Olson admits that his characterization of conservative evangelicalism’s conservative emphasis is “impressionistic” but he puts it like this: “A habit of the conservative theological mind is to specialize in reiterating traditional doctrinal formulations and criticizing reconstruction and reformulations of doctrine” (98). So, Reformed and Always Reforming.
Here are some signs of that conservation impulse:
1. Paleo-orthodoxy in Thomas Oden and D.H. Williams who want to find a way to place the early church creeds back into evangelicalism, which has never been fully embracive of the creedal approach — since most evangelicals have no mechanism by which they can appeal to creeds.
2. Conservatives like Wayne Grudem, Millard Erickson, and D.A. Carson.

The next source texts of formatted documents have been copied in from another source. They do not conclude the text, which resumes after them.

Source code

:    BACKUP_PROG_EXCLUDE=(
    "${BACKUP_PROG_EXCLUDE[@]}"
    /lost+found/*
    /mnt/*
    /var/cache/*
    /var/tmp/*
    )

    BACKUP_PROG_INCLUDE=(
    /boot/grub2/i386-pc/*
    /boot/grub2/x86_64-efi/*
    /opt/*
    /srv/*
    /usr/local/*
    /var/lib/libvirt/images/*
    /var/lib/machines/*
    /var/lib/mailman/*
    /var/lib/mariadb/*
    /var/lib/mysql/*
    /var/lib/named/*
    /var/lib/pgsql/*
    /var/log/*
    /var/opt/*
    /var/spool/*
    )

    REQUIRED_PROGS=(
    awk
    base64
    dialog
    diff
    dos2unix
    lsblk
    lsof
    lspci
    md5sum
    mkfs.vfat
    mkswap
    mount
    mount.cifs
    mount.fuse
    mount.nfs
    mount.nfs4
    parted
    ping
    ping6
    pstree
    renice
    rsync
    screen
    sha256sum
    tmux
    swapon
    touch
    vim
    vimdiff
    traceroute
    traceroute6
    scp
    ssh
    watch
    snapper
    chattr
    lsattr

Olson thinks these folks, while they are thoroughly biblical in approach, are at the same tied into evangelical doctrines the same way Oden and Williams are to the ancient creeds.
In response to these, Olson discusses openness in theology in postconservative evangelicalism, and here he dips into:
1. Clark Pinnock:
2. Bernard Ramm:
3. Donald Bloesch
4. James William McClendon Jr
5. Stan Grenz
6. John Franke
And he gives special attention to Kevin Vanhoozer’s theology as performance of the “norming norm” (Scripture) in our world. I like Kevin’s expression: good theology is “faithful improvisation.”
This really is a mongrel list of scholars who vary from one another significantly, but I would say each does like the constructive task more than the defensive task. More importantly, I would say that Vanhoozer and Bloesch are more mediating in content.
Grouping them with Pinnock and McClendon, and at times Grenz, muddles the content with the constructive task.